Here are a couple of examples of abatement:

Example 1: If a couple dies in a car accident and the husband had a life insurance policy naming his wife as the primary beneficiary, the common-disaster clause would require her to survive him for a set number of days to claim the benefits. If she does not survive, the benefits would go to the secondary beneficiary, such as their children.

Example 2: (hypothetical example) A person has a will that includes a common-disaster clause. If both they and their partner die in a plane crash, the clause ensures that their assets are distributed according to the will's terms, rather than defaulting to state laws that might favor the partner's family.

State-by-state differences

Examples of state differences (not exhaustive):

State Common Disaster Clause Treatment
California Common disaster clauses are enforceable and often included in estate planning documents.
New York Similar provisions are recognized, but specific wording may be required for enforceability.
Texas Common disaster clauses are valid; however, state laws may dictate certain requirements for clarity.

This is not a complete list. State laws vary and users should consult local rules for specific guidance.

Comparison with related terms

Term Definition Key Differences
Survivorship Clause A provision requiring one party to outlive another to inherit or receive benefits. Focuses on individual survivorship rather than a common disaster scenario.
Contingent Beneficiary A secondary beneficiary who receives benefits if the primary beneficiary cannot. Does not specify conditions for simultaneous death, unlike the common-disaster clause.

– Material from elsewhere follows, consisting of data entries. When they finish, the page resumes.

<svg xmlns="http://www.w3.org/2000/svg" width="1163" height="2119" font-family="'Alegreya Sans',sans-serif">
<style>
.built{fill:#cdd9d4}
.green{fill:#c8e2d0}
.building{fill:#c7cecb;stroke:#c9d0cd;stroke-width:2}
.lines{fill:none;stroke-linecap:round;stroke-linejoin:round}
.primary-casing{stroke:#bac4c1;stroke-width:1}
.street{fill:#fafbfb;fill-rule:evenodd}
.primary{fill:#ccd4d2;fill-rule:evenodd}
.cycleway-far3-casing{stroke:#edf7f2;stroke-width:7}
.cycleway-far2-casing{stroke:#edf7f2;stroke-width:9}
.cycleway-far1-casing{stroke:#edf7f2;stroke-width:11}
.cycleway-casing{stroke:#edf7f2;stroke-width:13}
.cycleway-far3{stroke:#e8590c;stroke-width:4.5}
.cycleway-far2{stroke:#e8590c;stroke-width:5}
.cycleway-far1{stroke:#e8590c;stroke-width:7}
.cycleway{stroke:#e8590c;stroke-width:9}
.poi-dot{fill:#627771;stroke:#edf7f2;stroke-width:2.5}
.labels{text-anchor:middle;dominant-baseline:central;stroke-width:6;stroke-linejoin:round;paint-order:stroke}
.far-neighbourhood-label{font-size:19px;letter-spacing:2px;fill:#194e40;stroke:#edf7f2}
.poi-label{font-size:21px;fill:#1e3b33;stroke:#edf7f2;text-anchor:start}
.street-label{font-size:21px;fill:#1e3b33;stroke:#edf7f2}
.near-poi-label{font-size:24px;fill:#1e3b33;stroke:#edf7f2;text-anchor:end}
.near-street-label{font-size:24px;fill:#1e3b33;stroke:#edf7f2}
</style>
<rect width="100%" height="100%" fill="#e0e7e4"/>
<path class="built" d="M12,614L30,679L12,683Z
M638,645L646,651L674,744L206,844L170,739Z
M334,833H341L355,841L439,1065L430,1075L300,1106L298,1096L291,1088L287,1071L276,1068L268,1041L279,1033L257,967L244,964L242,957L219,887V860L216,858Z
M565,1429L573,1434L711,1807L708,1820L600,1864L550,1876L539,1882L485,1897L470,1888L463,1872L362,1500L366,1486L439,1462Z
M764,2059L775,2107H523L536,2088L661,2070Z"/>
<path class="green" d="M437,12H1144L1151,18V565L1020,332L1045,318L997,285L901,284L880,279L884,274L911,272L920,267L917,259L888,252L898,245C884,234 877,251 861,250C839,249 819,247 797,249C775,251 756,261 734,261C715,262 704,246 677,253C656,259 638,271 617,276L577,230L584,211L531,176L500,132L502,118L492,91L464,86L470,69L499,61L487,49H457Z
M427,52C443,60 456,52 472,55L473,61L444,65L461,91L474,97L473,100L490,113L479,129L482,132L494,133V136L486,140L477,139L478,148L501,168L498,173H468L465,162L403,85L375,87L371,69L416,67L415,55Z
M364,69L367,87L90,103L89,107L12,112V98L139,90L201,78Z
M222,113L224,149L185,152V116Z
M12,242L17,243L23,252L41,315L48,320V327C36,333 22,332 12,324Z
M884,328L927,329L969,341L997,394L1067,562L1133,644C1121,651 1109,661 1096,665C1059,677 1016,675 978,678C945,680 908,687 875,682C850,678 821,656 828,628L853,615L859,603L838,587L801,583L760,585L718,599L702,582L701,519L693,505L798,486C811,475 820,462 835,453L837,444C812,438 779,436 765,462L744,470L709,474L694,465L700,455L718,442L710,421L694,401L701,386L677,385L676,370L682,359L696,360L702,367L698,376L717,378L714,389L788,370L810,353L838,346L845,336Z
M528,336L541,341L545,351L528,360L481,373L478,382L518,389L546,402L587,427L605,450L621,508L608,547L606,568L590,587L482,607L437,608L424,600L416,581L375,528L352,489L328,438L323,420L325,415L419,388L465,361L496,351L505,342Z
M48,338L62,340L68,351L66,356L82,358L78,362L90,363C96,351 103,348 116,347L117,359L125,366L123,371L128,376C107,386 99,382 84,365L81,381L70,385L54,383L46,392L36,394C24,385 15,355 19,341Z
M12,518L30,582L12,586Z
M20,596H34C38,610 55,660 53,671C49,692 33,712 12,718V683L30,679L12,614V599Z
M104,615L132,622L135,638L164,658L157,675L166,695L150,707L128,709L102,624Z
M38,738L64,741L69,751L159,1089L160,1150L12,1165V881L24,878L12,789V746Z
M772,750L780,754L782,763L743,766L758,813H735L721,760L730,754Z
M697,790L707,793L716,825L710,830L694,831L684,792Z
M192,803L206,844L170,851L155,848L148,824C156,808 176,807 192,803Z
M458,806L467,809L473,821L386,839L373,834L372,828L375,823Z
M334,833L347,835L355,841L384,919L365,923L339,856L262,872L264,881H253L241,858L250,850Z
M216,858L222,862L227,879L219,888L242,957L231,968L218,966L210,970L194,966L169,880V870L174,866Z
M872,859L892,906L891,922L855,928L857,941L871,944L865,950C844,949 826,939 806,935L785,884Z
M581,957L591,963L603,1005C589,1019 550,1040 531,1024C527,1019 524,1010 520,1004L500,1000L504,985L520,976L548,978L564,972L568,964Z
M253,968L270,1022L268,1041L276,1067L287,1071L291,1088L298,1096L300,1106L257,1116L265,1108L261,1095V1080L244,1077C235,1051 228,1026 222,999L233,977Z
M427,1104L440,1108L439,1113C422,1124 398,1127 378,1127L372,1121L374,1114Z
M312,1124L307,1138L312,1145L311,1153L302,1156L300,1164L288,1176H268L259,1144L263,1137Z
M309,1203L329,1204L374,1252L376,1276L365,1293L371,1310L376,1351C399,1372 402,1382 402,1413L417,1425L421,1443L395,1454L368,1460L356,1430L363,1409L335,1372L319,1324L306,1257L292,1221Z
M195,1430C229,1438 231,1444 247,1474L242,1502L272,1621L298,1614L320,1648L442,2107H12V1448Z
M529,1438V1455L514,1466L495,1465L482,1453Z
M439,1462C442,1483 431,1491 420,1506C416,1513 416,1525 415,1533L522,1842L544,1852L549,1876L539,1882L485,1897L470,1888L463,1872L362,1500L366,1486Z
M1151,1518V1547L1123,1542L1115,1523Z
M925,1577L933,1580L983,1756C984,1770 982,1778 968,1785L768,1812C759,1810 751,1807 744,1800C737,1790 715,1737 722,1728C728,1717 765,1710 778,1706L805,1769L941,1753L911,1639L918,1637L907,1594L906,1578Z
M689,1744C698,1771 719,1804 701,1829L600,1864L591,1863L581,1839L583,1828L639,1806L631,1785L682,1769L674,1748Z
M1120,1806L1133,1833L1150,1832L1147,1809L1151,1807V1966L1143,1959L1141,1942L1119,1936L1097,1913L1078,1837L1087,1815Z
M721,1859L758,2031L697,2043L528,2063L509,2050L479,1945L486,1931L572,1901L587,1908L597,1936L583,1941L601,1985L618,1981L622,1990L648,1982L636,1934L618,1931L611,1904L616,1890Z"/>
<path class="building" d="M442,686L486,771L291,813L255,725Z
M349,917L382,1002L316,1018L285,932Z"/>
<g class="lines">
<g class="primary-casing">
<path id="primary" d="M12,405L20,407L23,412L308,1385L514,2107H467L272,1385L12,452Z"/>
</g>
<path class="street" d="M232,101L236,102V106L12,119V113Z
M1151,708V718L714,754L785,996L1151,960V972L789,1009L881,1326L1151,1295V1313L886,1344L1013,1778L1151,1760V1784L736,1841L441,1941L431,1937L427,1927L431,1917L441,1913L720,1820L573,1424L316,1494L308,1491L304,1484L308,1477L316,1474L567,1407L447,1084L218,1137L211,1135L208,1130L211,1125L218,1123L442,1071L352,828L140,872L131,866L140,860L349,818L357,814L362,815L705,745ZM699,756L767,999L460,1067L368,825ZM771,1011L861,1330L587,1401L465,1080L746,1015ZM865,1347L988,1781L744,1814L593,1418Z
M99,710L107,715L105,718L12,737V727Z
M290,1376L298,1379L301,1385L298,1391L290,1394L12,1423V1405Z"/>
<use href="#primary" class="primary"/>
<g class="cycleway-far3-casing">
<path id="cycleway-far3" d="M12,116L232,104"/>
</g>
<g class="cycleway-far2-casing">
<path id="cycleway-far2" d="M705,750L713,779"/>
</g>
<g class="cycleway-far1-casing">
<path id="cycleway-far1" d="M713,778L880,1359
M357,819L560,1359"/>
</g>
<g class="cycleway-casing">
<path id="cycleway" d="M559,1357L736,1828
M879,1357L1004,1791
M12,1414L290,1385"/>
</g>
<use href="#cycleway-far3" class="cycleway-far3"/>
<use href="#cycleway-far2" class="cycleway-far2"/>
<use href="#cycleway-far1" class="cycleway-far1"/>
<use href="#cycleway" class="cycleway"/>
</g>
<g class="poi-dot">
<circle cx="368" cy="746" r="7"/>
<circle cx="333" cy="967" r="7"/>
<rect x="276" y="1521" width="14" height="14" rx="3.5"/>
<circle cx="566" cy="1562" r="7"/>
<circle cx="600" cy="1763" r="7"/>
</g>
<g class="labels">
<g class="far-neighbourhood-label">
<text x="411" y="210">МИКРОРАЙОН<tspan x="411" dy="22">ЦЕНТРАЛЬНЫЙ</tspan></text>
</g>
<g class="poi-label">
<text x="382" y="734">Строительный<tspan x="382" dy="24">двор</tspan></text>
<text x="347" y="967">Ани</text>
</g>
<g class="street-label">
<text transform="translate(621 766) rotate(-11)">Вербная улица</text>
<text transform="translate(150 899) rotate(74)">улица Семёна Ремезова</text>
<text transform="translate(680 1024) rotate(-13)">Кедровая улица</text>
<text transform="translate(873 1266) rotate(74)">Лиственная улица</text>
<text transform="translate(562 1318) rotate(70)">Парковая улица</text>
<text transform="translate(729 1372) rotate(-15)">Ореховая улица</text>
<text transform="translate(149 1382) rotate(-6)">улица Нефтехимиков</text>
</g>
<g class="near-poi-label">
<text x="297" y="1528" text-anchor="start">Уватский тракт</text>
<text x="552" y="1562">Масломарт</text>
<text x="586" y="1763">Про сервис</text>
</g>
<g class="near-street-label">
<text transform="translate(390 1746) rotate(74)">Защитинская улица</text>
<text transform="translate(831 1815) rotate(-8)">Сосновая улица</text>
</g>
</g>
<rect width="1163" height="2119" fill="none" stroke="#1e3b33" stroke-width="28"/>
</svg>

What to do if this term applies to you

If you are considering including a common-disaster clause in your estate planning or insurance policy, consult with a legal professional to ensure it is properly drafted. You can also explore US Legal Forms for templates that can help you create the necessary documents. If your situation is complex, seeking professional legal assistance is advisable.

Quick facts

  • Applies to wills and insurance policies.
  • Ensures benefits go to intended recipients in case of simultaneous death.
  • Survivorship period can vary (commonly 30 days).
  • State laws may affect the enforceability of the clause.

Key takeaways

Frequently asked questions

If there is no clause, the distribution of benefits may default to state laws, which might not reflect the deceased's wishes.